━━━━━ DATA SHOWN ━━━━━

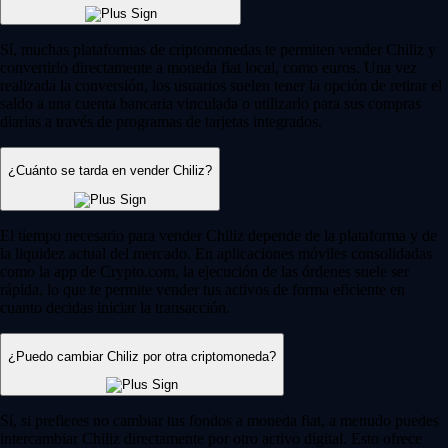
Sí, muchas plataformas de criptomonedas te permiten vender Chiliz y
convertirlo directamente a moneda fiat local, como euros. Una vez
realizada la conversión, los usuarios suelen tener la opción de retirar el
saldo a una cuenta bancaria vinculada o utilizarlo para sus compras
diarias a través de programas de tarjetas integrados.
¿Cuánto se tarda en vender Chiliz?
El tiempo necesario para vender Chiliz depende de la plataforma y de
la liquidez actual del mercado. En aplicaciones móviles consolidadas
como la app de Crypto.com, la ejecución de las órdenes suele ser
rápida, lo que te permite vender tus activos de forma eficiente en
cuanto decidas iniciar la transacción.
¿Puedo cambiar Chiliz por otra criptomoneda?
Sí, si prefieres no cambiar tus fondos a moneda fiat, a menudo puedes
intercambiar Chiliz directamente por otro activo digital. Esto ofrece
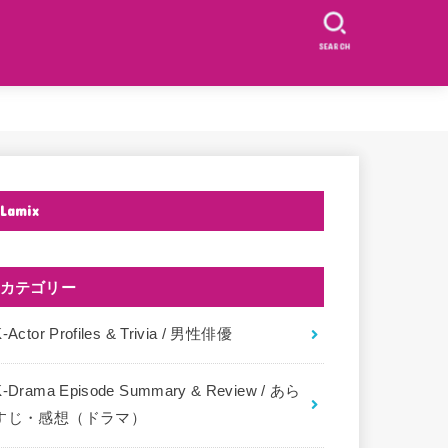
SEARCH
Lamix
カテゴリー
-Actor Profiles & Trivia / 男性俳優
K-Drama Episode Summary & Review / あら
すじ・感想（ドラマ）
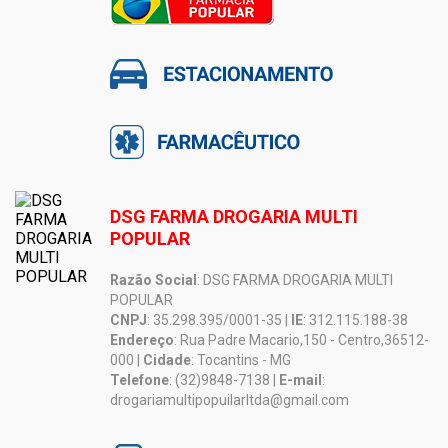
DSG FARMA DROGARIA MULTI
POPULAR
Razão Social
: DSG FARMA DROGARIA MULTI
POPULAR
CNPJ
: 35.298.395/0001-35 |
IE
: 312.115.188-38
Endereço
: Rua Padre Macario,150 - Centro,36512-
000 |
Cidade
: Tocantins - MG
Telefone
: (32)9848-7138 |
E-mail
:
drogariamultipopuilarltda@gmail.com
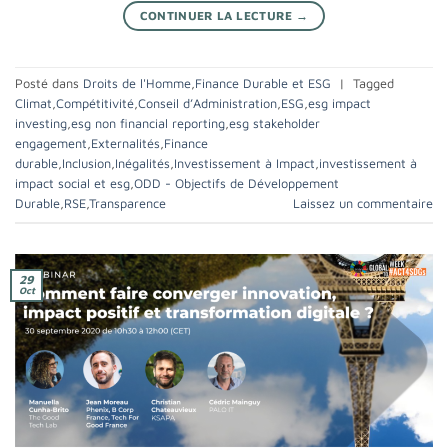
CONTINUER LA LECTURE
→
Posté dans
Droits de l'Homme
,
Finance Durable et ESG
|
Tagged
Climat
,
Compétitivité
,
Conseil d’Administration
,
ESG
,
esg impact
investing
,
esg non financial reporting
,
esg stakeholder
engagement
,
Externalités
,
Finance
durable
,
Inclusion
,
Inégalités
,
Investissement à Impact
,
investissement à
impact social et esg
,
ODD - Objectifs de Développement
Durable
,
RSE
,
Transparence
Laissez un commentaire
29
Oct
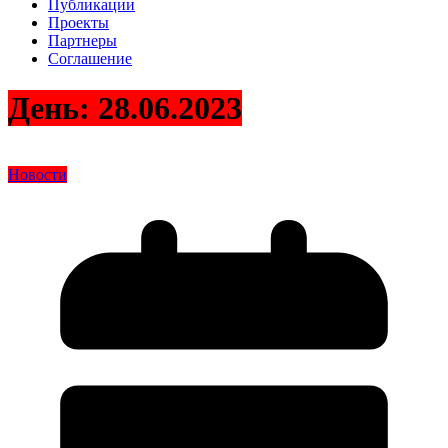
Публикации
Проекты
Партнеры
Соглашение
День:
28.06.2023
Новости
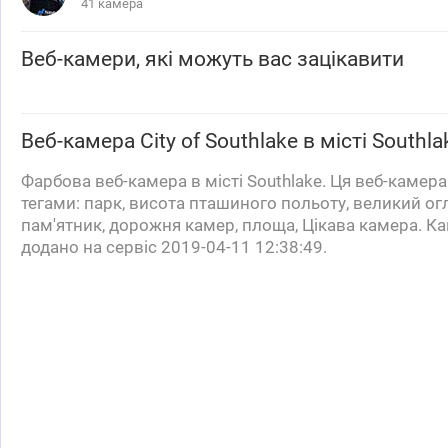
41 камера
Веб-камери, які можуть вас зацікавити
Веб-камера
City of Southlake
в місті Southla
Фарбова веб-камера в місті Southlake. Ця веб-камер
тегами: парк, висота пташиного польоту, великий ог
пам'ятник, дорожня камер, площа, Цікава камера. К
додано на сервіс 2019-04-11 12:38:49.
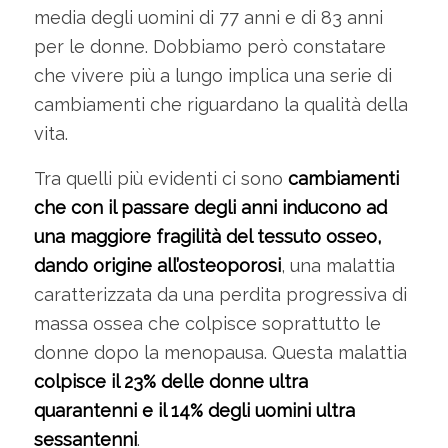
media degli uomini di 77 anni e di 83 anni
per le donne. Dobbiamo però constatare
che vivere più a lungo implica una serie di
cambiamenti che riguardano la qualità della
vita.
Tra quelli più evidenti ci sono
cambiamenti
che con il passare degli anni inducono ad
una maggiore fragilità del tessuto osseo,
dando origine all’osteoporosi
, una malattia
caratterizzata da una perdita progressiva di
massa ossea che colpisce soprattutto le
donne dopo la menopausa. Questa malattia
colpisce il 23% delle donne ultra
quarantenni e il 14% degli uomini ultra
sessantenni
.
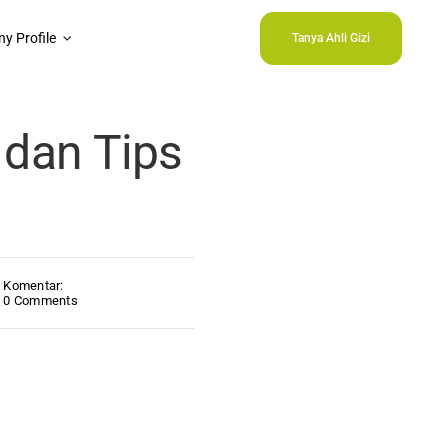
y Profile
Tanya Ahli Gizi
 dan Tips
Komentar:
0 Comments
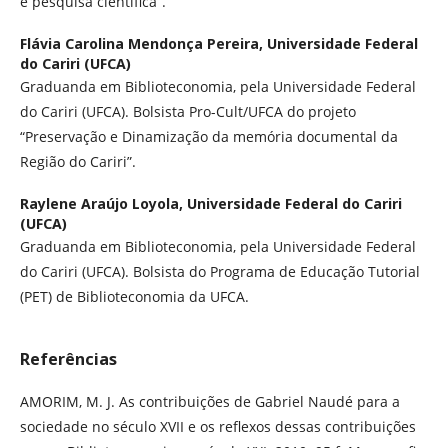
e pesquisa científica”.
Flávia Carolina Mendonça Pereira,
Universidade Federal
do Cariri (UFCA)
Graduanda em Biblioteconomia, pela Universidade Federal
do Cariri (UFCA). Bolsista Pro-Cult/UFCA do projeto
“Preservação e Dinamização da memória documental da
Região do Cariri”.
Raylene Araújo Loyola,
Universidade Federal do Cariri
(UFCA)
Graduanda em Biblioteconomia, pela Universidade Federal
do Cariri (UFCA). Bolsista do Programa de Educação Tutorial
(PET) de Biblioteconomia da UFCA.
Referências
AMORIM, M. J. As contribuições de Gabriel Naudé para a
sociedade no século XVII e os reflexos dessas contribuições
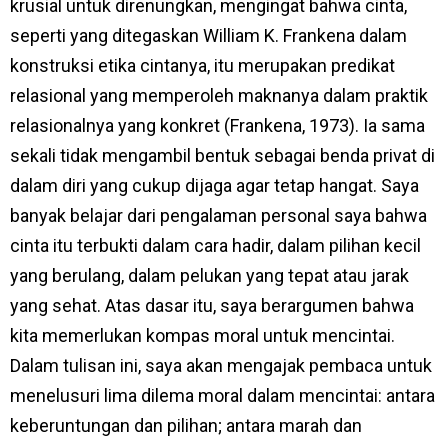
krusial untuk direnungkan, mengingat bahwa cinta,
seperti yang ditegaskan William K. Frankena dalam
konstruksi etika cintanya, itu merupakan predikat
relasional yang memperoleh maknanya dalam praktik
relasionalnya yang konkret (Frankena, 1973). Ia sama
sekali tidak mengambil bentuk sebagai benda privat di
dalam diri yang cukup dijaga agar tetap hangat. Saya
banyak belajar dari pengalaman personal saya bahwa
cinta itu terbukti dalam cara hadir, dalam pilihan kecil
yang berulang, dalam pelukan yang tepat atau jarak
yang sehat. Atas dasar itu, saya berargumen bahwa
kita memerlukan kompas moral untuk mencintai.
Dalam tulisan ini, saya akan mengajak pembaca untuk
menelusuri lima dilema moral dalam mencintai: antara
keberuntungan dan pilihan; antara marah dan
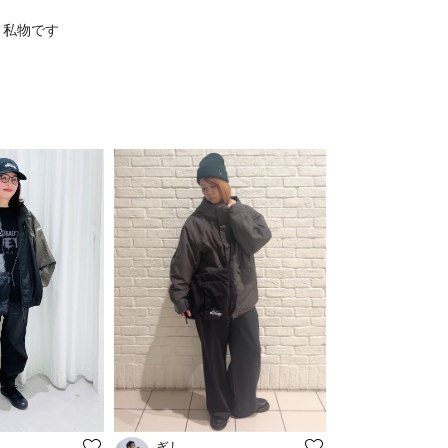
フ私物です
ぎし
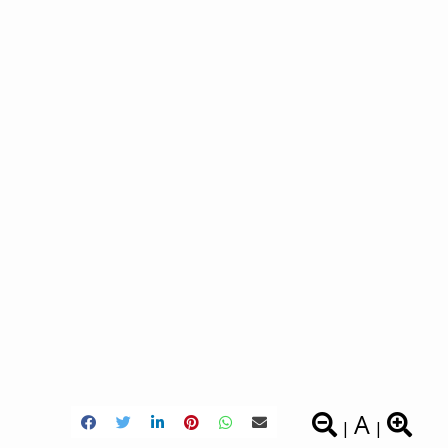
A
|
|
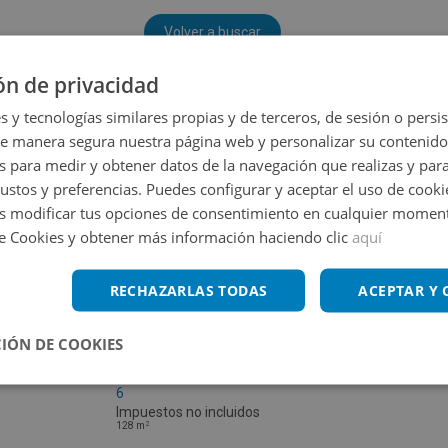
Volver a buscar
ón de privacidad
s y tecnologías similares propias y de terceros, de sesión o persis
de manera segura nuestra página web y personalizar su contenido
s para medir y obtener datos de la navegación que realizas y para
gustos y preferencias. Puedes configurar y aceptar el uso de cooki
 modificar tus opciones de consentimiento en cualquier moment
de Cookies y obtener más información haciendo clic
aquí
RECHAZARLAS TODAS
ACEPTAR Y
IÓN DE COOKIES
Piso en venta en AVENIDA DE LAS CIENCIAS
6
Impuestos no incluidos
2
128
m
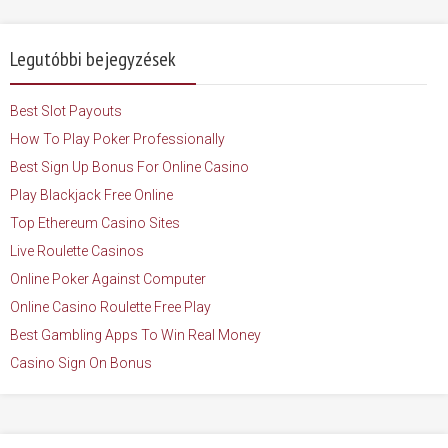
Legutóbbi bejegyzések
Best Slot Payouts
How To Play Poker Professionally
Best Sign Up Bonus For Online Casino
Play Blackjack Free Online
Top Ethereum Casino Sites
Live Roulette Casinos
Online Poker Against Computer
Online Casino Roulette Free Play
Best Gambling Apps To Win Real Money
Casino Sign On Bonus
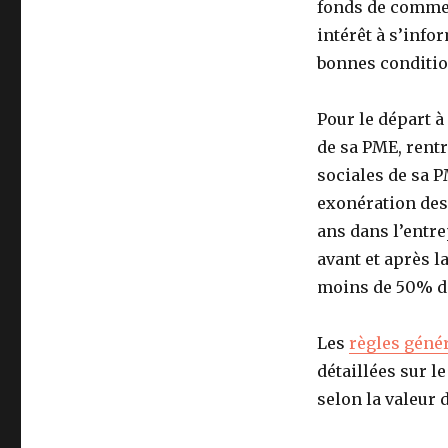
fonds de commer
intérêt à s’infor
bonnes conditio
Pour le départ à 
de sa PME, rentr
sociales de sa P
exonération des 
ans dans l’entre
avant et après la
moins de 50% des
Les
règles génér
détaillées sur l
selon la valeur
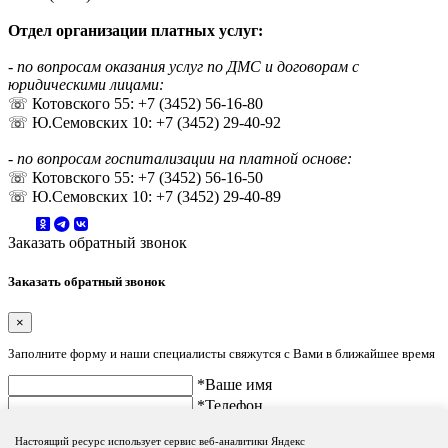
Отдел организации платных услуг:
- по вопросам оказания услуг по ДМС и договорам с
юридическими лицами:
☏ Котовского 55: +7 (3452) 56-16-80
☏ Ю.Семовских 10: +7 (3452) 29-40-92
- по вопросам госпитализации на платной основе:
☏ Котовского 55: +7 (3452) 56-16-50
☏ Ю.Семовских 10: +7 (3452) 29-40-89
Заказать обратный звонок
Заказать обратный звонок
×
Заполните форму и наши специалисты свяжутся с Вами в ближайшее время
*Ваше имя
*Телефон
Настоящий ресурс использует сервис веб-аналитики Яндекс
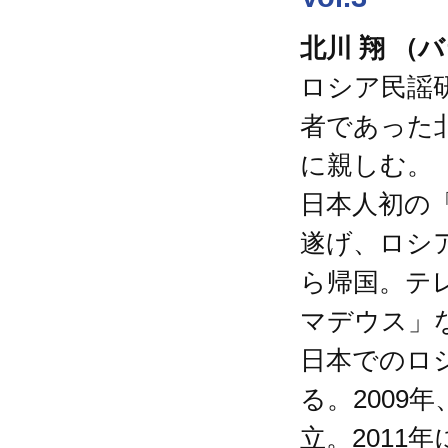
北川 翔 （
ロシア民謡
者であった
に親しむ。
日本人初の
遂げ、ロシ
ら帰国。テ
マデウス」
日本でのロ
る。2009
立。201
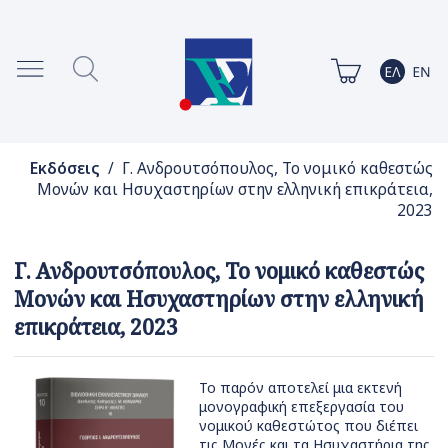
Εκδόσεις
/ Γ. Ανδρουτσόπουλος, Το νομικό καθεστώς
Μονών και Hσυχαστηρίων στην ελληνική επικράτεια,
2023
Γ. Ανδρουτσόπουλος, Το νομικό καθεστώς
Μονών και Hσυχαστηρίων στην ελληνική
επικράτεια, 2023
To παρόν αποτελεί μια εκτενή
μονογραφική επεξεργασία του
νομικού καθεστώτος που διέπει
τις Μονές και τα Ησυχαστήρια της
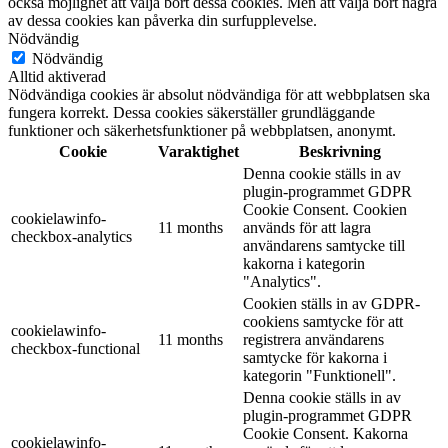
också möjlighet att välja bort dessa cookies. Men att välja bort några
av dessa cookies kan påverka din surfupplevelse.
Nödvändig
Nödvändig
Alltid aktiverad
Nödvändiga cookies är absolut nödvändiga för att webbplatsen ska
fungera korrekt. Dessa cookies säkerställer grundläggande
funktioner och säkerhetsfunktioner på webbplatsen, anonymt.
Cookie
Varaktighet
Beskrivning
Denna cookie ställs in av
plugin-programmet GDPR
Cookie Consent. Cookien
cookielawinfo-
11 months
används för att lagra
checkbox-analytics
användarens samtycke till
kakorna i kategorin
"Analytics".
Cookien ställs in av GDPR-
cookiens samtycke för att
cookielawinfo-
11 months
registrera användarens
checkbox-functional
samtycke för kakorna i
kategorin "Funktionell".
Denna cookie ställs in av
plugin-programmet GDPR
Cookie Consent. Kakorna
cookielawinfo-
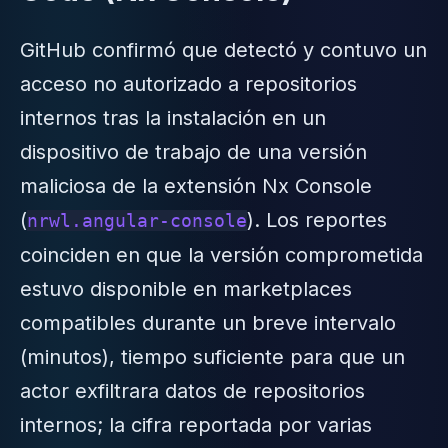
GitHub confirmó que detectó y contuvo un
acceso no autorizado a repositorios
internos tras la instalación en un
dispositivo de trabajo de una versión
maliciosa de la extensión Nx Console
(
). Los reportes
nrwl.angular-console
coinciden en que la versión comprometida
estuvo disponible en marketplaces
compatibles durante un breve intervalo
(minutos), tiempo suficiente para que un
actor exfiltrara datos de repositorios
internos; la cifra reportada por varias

━━━━━

Find the string "Семовских" in the entries above and return each line that holds it.

» RESPONSE AREA
☏ Ю.Семовских 10: +7 (3452) 29-40-92
☏ Ю.Семовских 10: +7 (3452) 29-40-89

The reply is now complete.